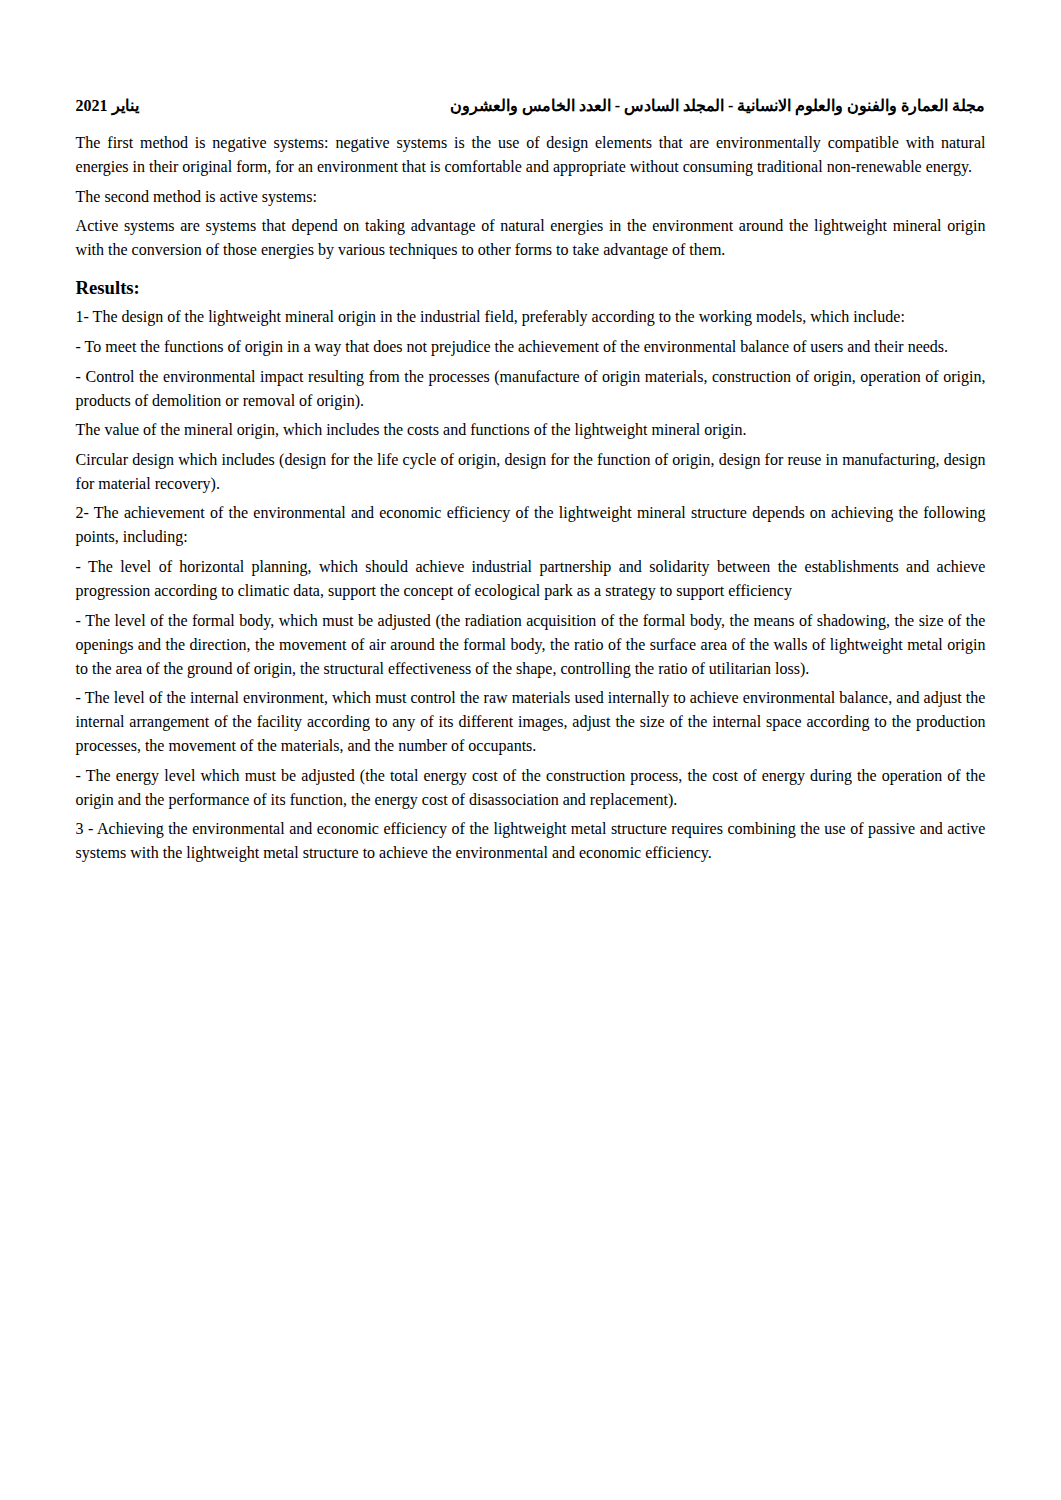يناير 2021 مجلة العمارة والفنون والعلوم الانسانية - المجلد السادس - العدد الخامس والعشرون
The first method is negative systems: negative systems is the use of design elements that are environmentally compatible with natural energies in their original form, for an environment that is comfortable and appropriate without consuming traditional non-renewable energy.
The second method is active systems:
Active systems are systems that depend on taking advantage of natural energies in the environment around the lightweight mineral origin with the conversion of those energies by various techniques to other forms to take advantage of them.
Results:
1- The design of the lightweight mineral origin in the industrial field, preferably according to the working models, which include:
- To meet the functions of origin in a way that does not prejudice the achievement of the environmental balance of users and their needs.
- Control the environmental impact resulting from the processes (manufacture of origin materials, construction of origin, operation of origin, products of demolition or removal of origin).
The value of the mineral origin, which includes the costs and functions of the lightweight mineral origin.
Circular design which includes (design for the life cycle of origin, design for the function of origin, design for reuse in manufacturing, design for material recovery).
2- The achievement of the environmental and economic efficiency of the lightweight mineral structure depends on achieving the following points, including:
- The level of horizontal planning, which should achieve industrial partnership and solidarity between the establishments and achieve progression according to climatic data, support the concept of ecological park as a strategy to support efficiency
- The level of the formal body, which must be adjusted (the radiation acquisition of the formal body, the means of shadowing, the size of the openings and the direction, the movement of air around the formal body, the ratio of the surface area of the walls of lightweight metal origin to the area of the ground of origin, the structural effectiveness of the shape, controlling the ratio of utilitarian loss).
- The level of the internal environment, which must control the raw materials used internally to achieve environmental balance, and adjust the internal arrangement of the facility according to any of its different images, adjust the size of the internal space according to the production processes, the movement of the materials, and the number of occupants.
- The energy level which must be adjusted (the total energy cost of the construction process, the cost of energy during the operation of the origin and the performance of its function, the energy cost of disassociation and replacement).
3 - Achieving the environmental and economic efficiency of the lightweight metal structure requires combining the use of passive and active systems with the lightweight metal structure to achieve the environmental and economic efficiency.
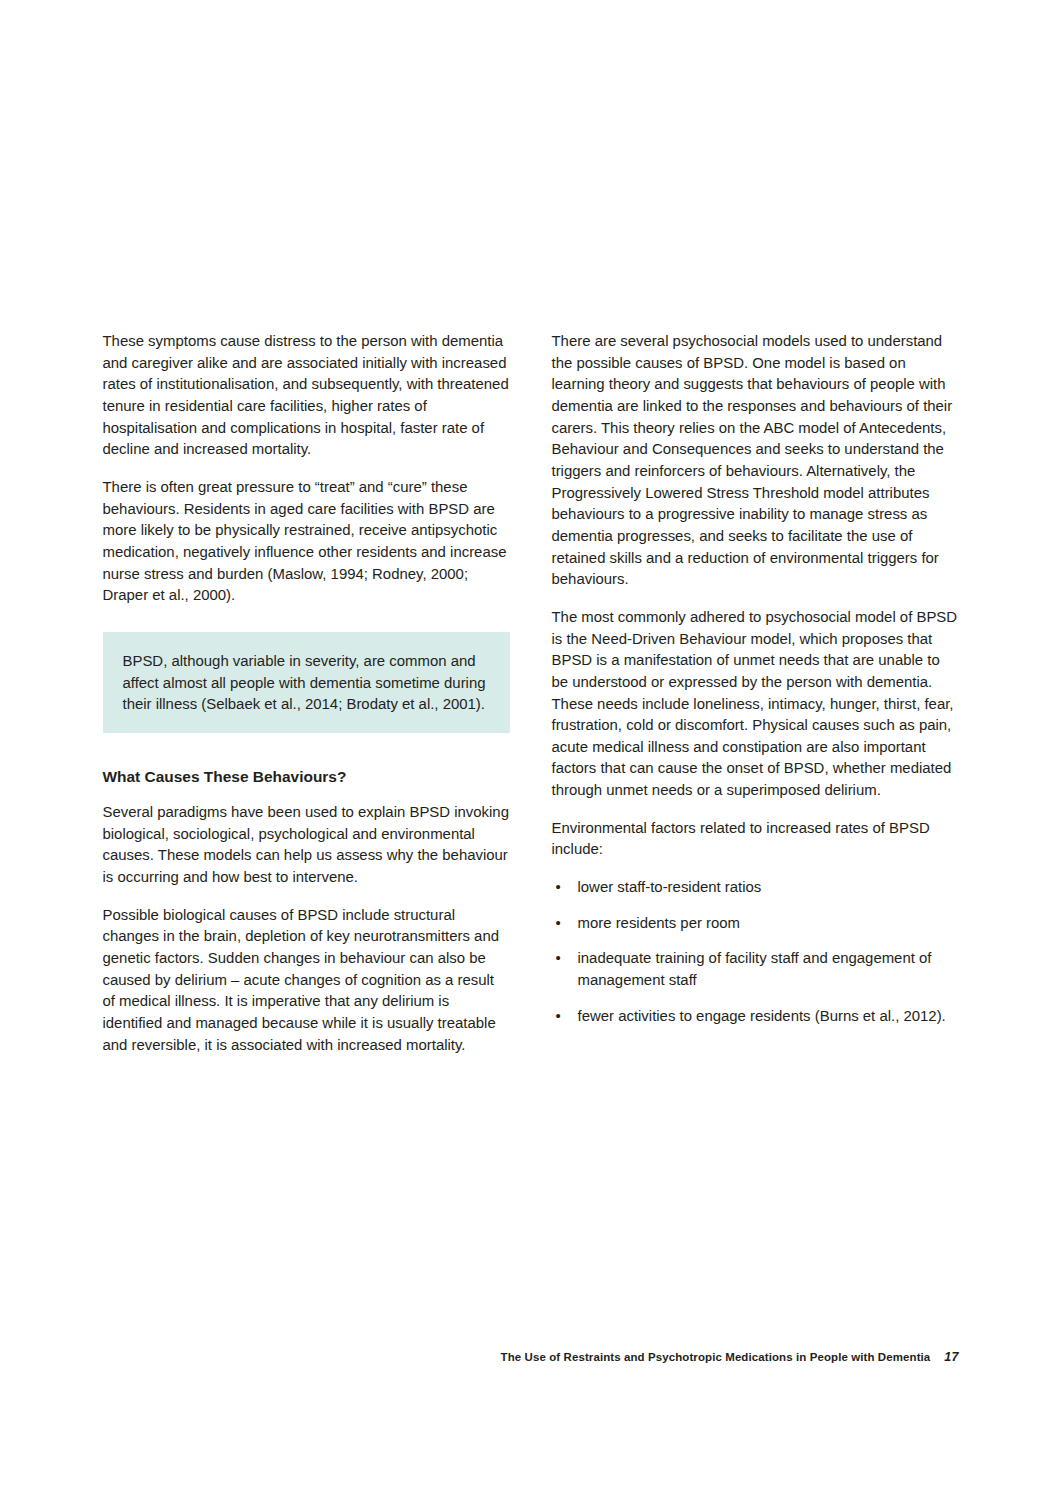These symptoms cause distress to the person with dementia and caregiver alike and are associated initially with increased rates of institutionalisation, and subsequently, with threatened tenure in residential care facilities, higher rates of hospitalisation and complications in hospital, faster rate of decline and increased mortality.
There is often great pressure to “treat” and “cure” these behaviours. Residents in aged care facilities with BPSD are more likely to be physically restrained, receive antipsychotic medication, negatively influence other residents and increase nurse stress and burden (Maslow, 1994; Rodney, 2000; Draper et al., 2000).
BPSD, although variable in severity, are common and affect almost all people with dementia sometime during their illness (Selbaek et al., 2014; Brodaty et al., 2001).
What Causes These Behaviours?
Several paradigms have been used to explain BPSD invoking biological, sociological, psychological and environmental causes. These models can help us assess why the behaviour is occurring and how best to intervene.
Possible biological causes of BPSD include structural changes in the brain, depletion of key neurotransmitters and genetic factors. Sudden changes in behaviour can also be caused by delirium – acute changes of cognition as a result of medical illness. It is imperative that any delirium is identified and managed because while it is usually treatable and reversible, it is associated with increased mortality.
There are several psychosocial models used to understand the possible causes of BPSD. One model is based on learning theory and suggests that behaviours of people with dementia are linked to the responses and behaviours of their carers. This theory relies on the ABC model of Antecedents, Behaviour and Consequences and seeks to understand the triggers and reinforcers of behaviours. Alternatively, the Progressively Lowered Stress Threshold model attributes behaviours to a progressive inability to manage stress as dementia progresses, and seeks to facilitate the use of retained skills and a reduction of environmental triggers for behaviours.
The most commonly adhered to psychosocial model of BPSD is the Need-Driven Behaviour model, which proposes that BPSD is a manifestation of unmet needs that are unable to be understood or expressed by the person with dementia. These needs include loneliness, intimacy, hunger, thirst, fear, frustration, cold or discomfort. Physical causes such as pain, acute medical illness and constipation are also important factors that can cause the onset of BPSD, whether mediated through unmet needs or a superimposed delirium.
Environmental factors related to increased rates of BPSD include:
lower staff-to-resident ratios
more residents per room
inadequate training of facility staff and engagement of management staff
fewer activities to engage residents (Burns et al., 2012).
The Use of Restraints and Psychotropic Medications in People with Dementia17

◆ **EXERCISE INSTRUCTIONS**: All lines with the word "processes" need to be copied from the data above.

◆ **RESPONSE TO THE TASK**:
- Control the environmental impact resulting from the processes (manufacture of origin materials, construction of origin, operation of origin, products of demolition or removal of origin).
- The level of the internal environment, which must control the raw materials used internally to achieve environmental balance, and adjust the internal arrangement of the facility according to any of its different images, adjust the size of the internal space according to the production processes, the movement of the materials, and the number of occupants.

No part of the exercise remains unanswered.